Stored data

○ ○ ○ ○ ○

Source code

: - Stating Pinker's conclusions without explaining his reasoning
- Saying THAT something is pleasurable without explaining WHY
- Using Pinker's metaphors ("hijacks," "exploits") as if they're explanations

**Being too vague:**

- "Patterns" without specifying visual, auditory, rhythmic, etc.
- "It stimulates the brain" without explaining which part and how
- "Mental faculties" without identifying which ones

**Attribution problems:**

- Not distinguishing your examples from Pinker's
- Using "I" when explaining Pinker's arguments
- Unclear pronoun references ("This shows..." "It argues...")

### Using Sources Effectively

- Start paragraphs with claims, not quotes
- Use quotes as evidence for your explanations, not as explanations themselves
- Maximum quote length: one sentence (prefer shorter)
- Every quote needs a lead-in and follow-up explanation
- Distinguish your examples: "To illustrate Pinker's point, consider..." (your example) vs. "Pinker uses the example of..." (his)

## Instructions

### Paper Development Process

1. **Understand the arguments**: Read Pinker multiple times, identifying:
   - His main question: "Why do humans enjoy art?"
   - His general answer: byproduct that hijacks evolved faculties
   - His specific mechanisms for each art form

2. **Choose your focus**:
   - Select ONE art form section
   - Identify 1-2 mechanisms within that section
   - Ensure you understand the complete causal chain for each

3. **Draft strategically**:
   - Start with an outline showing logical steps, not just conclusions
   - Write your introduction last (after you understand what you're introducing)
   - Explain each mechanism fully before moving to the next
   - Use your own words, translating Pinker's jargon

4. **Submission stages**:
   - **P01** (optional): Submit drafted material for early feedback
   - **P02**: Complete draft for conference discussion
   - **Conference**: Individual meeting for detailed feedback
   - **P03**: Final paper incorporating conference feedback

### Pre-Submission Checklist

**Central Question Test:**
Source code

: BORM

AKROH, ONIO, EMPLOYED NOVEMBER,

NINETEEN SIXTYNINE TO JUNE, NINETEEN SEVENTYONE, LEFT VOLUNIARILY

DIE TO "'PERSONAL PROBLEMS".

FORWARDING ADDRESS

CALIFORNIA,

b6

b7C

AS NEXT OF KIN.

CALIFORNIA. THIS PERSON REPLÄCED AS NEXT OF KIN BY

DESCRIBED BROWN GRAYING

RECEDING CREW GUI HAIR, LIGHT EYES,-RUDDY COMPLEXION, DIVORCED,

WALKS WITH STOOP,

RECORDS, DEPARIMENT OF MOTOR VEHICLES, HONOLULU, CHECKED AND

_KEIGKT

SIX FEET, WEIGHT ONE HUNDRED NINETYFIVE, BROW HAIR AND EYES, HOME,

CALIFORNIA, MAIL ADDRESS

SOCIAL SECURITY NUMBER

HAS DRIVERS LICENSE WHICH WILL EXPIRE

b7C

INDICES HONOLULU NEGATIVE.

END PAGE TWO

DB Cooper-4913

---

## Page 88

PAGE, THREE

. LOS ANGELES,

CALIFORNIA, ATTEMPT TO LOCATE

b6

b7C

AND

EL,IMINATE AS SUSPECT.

○ ○ ○ ○ ○

### Work to be completed
Update the rows above, changing each "feedback" to "comments" and leaving every other character untouched.

### Solved exercise
Source code

: - Stating Pinker's conclusions without explaining his reasoning
- Saying THAT something is pleasurable without explaining WHY
- Using Pinker's metaphors ("hijacks," "exploits") as if they're explanations

**Being too vague:**

- "Patterns" without specifying visual, auditory, rhythmic, etc.
- "It stimulates the brain" without explaining which part and how
- "Mental faculties" without identifying which ones

**Attribution problems:**

- Not distinguishing your examples from Pinker's
- Using "I" when explaining Pinker's arguments
- Unclear pronoun references ("This shows..." "It argues...")

### Using Sources Effectively

- Start paragraphs with claims, not quotes
- Use quotes as evidence for your explanations, not as explanations themselves
- Maximum quote length: one sentence (prefer shorter)
- Every quote needs a lead-in and follow-up explanation
- Distinguish your examples: "To illustrate Pinker's point, consider..." (your example) vs. "Pinker uses the example of..." (his)

## Instructions

### Paper Development Process

1. **Understand the arguments**: Read Pinker multiple times, identifying:
   - His main question: "Why do humans enjoy art?"
   - His general answer: byproduct that hijacks evolved faculties
   - His specific mechanisms for each art form

2. **Choose your focus**:
   - Select ONE art form section
   - Identify 1-2 mechanisms within that section
   - Ensure you understand the complete causal chain for each

3. **Draft strategically**:
   - Start with an outline showing logical steps, not just conclusions
   - Write your introduction last (after you understand what you're introducing)
   - Explain each mechanism fully before moving to the next
   - Use your own words, translating Pinker's jargon

4. **Submission stages**:
   - **P01** (optional): Submit drafted material for early comments
   - **P02**: Complete draft for conference discussion
   - **Conference**: Individual meeting for detailed comments
   - **P03**: Final paper incorporating conference comments

### Pre-Submission Checklist

**Central Question Test:**
Source code

: BORM

AKROH, ONIO, EMPLOYED NOVEMBER,

NINETEEN SIXTYNINE TO JUNE, NINETEEN SEVENTYONE, LEFT VOLUNIARILY

DIE TO "'PERSONAL PROBLEMS".

FORWARDING ADDRESS

CALIFORNIA,

b6

b7C

AS NEXT OF KIN.

CALIFORNIA. THIS PERSON REPLÄCED AS NEXT OF KIN BY

DESCRIBED BROWN GRAYING

RECEDING CREW GUI HAIR, LIGHT EYES,-RUDDY COMPLEXION, DIVORCED,

WALKS WITH STOOP,

RECORDS, DEPARIMENT OF MOTOR VEHICLES, HONOLULU, CHECKED AND

_KEIGKT

SIX FEET, WEIGHT ONE HUNDRED NINETYFIVE, BROW HAIR AND EYES, HOME,

CALIFORNIA, MAIL ADDRESS

SOCIAL SECURITY NUMBER

HAS DRIVERS LICENSE WHICH WILL EXPIRE

b7C

INDICES HONOLULU NEGATIVE.

END PAGE TWO

DB Cooper-4913

---

## Page 88

PAGE, THREE

. LOS ANGELES,

CALIFORNIA, ATTEMPT TO LOCATE

b6

b7C

AND

EL,IMINATE AS SUSPECT.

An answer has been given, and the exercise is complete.